» DATA FOR THE TASK:
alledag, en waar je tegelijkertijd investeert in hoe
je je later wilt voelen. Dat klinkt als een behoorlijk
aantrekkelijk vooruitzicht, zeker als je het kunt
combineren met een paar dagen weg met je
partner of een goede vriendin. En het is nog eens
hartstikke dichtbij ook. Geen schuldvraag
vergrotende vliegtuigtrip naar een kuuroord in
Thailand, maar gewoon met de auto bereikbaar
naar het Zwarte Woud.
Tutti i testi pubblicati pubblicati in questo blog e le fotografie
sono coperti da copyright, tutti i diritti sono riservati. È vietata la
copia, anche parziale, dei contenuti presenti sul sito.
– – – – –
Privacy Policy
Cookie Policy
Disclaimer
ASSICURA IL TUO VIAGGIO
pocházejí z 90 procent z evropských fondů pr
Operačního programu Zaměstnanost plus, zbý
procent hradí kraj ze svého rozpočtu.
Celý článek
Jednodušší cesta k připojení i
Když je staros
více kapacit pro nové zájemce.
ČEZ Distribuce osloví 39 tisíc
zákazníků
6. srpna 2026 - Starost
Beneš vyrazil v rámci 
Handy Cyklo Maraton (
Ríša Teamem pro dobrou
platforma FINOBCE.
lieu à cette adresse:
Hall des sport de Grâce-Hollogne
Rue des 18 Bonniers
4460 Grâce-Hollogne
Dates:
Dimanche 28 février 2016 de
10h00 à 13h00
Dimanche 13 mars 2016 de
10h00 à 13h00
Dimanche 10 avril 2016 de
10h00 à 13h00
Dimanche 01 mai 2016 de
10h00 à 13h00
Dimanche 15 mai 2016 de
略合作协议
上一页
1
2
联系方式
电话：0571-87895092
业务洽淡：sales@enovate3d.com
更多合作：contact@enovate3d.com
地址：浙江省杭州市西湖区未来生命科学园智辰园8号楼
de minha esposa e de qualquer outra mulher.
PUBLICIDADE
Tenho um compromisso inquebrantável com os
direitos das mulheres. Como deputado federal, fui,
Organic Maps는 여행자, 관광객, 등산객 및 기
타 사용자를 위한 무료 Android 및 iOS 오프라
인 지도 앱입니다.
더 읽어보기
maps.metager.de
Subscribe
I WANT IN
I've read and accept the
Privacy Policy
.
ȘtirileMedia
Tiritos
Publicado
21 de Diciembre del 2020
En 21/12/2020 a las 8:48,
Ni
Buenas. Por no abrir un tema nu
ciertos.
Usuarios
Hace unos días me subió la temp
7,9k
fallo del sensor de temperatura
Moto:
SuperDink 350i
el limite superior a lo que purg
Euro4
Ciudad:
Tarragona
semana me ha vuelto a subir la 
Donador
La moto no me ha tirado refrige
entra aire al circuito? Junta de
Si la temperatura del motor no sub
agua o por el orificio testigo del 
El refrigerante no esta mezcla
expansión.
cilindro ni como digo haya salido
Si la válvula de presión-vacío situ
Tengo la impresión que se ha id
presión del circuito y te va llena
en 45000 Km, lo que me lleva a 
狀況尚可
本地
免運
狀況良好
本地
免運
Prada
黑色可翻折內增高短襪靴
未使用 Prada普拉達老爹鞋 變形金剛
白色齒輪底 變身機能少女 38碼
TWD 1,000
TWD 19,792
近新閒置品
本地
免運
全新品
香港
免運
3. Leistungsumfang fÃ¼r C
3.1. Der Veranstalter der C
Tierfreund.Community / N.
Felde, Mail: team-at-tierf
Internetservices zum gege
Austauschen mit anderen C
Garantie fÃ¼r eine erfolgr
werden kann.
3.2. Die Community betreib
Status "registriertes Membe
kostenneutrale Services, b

» ASSIGNMENT:
The lines to output run from the one containing "未使用 Prada普拉達老爹鞋 變形金剛" to the last line of the entries; give them back exactly.

» ANSWER BOX:
未使用 Prada普拉達老爹鞋 變形金剛
白色齒輪底 變身機能少女 38碼
TWD 1,000
TWD 19,792
近新閒置品
本地
免運
全新品
香港
免運
3. Leistungsumfang fÃ¼r C
3.1. Der Veranstalter der C
Tierfreund.Community / N.
Felde, Mail: team-at-tierf
Internetservices zum gege
Austauschen mit anderen C
Garantie fÃ¼r eine erfolgr
werden kann.
3.2. Die Community betreib
Status "registriertes Membe
kostenneutrale Services, b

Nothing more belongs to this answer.